Oh speaking of working with her, I've also started shaping her to allow me to more easily cut her nails. I've always been able to cut them, but really- it's been reluctantly on her part. At the moment, I am clicker training her to me holding her paws and putting up and down pressure on each nail. in a couple days, I will bring out the nail clipper and condition her to let me touch her nails with the trimmers. Then I will act like I am going to cut them. Then I will move to cutting them... Hoping to make this a lot less painful process (more so for me!).


----------



## AgileGSD (Jan 17, 2006)

Here's some balancing that you don't see everyday...














































We're also working on the handstand (https://www.facebook.com/photo.php?v=10150625173770850&set=vb.287557245498&type=2&theater) and two legged tricks (no video/pictures yet but the dog balancing either on two side legs while the opposite side legs are both lifted or balancing on one back leg and the diagonal front leg w/the opposite back and diagonal front legs are lifted).


----------



## wildo (Jul 27, 2006)

That Savvy sure is a crazy looking dude! The weird thing is- in his craziness- I think he's pretty awesome looking! I love the picture of him at the lake or whatever next to your black dog. Such a cool shot!

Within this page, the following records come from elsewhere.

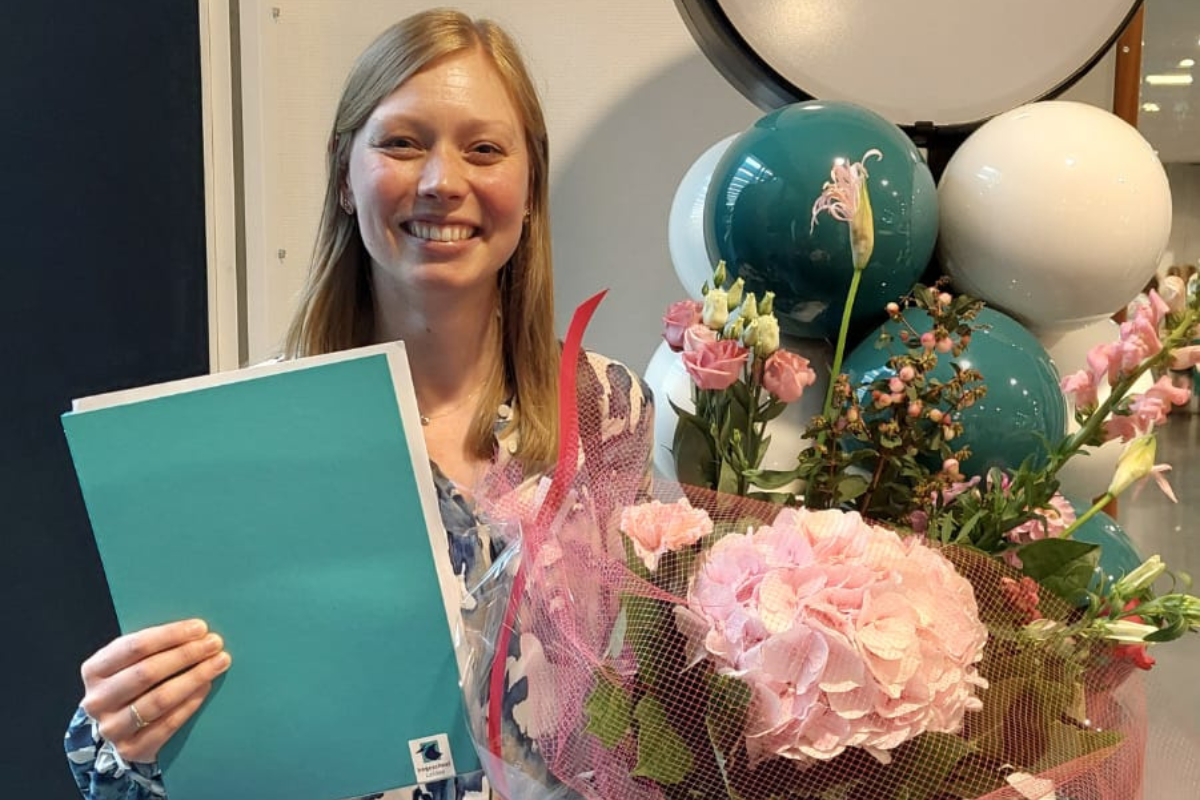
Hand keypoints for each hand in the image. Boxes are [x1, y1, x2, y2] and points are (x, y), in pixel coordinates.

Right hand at [79, 619, 231, 763]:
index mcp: (94, 670)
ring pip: (159, 699)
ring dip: (194, 678)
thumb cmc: (133, 684)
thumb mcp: (130, 663)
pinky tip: (206, 687)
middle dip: (186, 655)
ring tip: (218, 663)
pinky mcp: (131, 749)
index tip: (200, 627)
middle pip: (147, 673)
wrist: (121, 728)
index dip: (170, 635)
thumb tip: (195, 631)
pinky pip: (168, 724)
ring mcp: (112, 728)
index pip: (134, 647)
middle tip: (215, 644)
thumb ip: (152, 648)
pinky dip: (190, 703)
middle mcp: (97, 701)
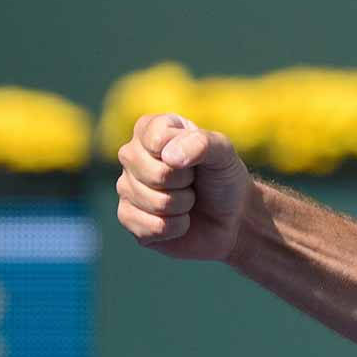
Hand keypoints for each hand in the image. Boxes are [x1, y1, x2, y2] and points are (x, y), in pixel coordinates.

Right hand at [115, 113, 255, 261]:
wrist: (230, 216)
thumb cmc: (223, 176)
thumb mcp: (223, 152)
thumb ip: (201, 143)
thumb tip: (169, 157)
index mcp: (151, 129)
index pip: (156, 138)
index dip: (183, 153)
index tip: (195, 158)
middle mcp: (132, 156)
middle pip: (155, 174)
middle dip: (185, 183)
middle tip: (193, 181)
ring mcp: (126, 188)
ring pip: (155, 203)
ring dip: (183, 206)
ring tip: (188, 199)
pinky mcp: (128, 219)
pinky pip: (151, 227)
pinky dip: (176, 227)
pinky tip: (179, 219)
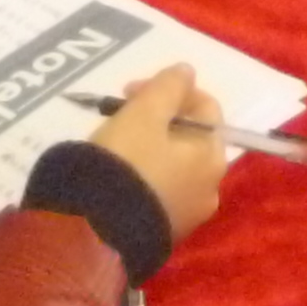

The shot with Savvy up on the stool is great! I'm still working with Pimg to get her comfortable being that compressed. Last night I could get her to stand on all fours on a 14" balance disk, but the 12" disk I have was just a bit too much for her. She couldn't get it yet. Best pic I have is from her CGC testing where I put her up on a chair for the fun of it:


----------



## AgileGSD (Jan 17, 2006)

wildo said:


> That Savvy sure is a crazy looking dude! The weird thing is- in his craziness- I think he's pretty awesome looking! I love the picture of him at the lake or whatever next to your black dog. Such a cool shot!


 Thanks! 

And he's every bit as crazy as he looks! He's like living with a real life cartoon dog. Some people love his look, some people hate it and some people say it's really grown on them. I think it fits him well, my scruffy muppet boy 



wildo said:


> The shot with Savvy up on the stool is great! I'm still working with Pimg to get her comfortable being that compressed. Last night I could get her to stand on all fours on a 14" balance disk, but the 12" disk I have was just a bit too much for her. She couldn't get it yet. Best pic I have is from her CGC testing where I put her up on a chair for the fun of it:


 Pimg on the chair is pretty good for such a big girl! What a good girl! It will be neat to see her on those little disks. She is going to be better than ever by time you get her back to agility classes.

Savvy is pretty little compared to GSDs - 18ish" tall and 22ish lbs so he more easily fits on things like barstools. I have never known a dog who loved climbing, leaping and balancing as much as Savvy. Yesterday I had them at at the creek and he found a big dried up log that was balancing on a shallow spot, making it like a natural teeter. He kept playing on it, jumping on while it bounced up and down, launching off of it, sitting on it. Such a funny, funny dog.


----------